The charges are as clear as they are damning: a century of industrial extraction, the deliberate suppression of cleaner alternatives, and the calculated externalization of costs onto those who bear the least responsibility for them.

This book is not a scientific treatise, though science saturates every page. It is not a legal brief, though the law runs like a spine through its arguments. It is, at its core, a reckoning — an attempt to hold in a single frame the magnitude of what has been done to our shared planet and the profound injustice of who has been made to pay the price.

"Climate change is not an equal-opportunity catastrophe."

The word justice appears in our title deliberately and without apology. For too long, the conversation about climate has been dominated by the language of science and economics — carbon parts per million, discount rates, marginal abatement costs — while the moral dimensions have been shuffled to the margins.
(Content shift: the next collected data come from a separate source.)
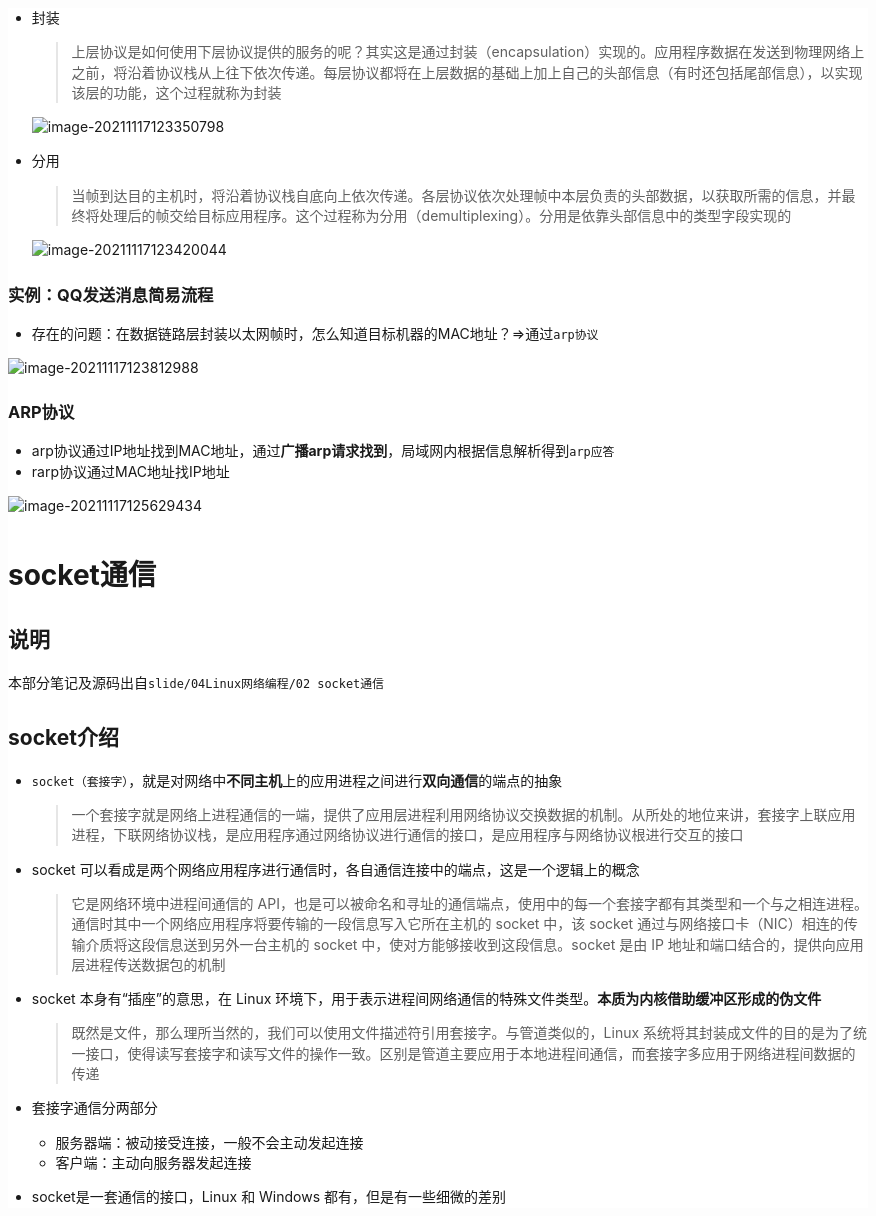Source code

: - 封装

  > 上层协议是如何使用下层协议提供的服务的呢？其实这是通过封装（encapsulation）实现的。应用程序数据在发送到物理网络上之前，将沿着协议栈从上往下依次传递。每层协议都将在上层数据的基础上加上自己的头部信息（有时还包括尾部信息），以实现该层的功能，这个过程就称为封装

  ![image-20211117123350798](04Linux网络编程/image-20211117123350798.png)

- 分用

  > 当帧到达目的主机时，将沿着协议栈自底向上依次传递。各层协议依次处理帧中本层负责的头部数据，以获取所需的信息，并最终将处理后的帧交给目标应用程序。这个过程称为分用（demultiplexing）。分用是依靠头部信息中的类型字段实现的

  ![image-20211117123420044](04Linux网络编程/image-20211117123420044.png)

### 实例：QQ发送消息简易流程

- 存在的问题：在数据链路层封装以太网帧时，怎么知道目标机器的MAC地址？=>通过`arp协议`

![image-20211117123812988](04Linux网络编程/image-20211117123812988.png)

### ARP协议

- arp协议通过IP地址找到MAC地址，通过**广播arp请求找到**，局域网内根据信息解析得到`arp应答`
- rarp协议通过MAC地址找IP地址

![image-20211117125629434](04Linux网络编程/image-20211117125629434.png)

# socket通信

## 说明

本部分笔记及源码出自`slide/04Linux网络编程/02 socket通信`

## socket介绍

- `socket（套接字）`，就是对网络中**不同主机**上的应用进程之间进行**双向通信**的端点的抽象

  > 一个套接字就是网络上进程通信的一端，提供了应用层进程利用网络协议交换数据的机制。从所处的地位来讲，套接字上联应用进程，下联网络协议栈，是应用程序通过网络协议进行通信的接口，是应用程序与网络协议根进行交互的接口

- socket 可以看成是两个网络应用程序进行通信时，各自通信连接中的端点，这是一个逻辑上的概念

  > 它是网络环境中进程间通信的 API，也是可以被命名和寻址的通信端点，使用中的每一个套接字都有其类型和一个与之相连进程。通信时其中一个网络应用程序将要传输的一段信息写入它所在主机的 socket 中，该 socket 通过与网络接口卡（NIC）相连的传输介质将这段信息送到另外一台主机的 socket 中，使对方能够接收到这段信息。socket 是由 IP 地址和端口结合的，提供向应用层进程传送数据包的机制

- socket 本身有“插座”的意思，在 Linux 环境下，用于表示进程间网络通信的特殊文件类型。**本质为内核借助缓冲区形成的伪文件**

  > 既然是文件，那么理所当然的，我们可以使用文件描述符引用套接字。与管道类似的，Linux 系统将其封装成文件的目的是为了统一接口，使得读写套接字和读写文件的操作一致。区别是管道主要应用于本地进程间通信，而套接字多应用于网络进程间数据的传递

- 套接字通信分两部分
  - 服务器端：被动接受连接，一般不会主动发起连接 
  - 客户端：主动向服务器发起连接
- socket是一套通信的接口，Linux 和 Windows 都有，但是有一些细微的差别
Yet the central reality of the climate crisis is one of profound moral violation: those who have contributed least to the problem suffer most from its consequences.
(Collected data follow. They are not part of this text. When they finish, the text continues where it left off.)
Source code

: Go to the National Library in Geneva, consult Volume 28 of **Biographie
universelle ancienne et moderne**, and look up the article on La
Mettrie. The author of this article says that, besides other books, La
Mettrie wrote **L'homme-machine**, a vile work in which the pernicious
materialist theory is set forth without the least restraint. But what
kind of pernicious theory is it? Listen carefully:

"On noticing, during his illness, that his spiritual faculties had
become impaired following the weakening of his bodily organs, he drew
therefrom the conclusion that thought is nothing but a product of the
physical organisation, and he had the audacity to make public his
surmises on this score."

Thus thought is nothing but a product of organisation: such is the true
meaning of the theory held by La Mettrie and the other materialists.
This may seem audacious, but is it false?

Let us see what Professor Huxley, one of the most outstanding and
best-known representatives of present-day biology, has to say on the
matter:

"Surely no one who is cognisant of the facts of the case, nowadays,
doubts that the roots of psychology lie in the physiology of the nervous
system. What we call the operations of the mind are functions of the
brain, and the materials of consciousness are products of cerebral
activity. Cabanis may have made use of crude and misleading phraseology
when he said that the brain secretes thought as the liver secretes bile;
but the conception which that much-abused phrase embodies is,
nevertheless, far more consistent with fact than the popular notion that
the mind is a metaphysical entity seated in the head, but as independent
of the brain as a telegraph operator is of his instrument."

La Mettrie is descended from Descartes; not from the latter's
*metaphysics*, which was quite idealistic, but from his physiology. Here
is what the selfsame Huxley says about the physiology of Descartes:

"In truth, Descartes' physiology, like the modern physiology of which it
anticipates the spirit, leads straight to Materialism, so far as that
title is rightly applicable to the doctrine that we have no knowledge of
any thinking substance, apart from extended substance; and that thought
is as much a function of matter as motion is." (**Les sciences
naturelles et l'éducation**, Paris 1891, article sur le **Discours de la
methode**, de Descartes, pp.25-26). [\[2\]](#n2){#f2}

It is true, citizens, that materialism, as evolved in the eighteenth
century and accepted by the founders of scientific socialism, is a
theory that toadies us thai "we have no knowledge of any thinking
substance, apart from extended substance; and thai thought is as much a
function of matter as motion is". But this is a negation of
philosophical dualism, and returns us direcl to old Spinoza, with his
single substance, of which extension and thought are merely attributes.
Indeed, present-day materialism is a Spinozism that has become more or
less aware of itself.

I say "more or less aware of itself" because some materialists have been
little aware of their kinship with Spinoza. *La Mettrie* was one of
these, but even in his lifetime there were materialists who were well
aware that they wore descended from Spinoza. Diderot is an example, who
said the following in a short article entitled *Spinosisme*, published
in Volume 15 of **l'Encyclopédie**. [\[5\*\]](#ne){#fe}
The smallholder farmer in Bangladesh whose land disappears beneath rising seas has emitted, across a lifetime, a fraction of what a single transatlantic flight releases. The Indigenous communities watching their ancestral waters vanish built no refineries, funded no think tanks, and wrote no op-eds insisting that the science was uncertain. They simply lived — and now they are asked to lose everything.

This foreword is not the place to lay out the full anatomy of that injustice. That is what the chapters ahead are for. But it is the place to say, plainly, what this book believes: that the climate crisis is not merely an environmental emergency. It is one of the defining moral failures of our age, a slow-motion crime whose perpetrators are largely insulated from its consequences and whose victims had almost no say in the decisions that sealed their fate.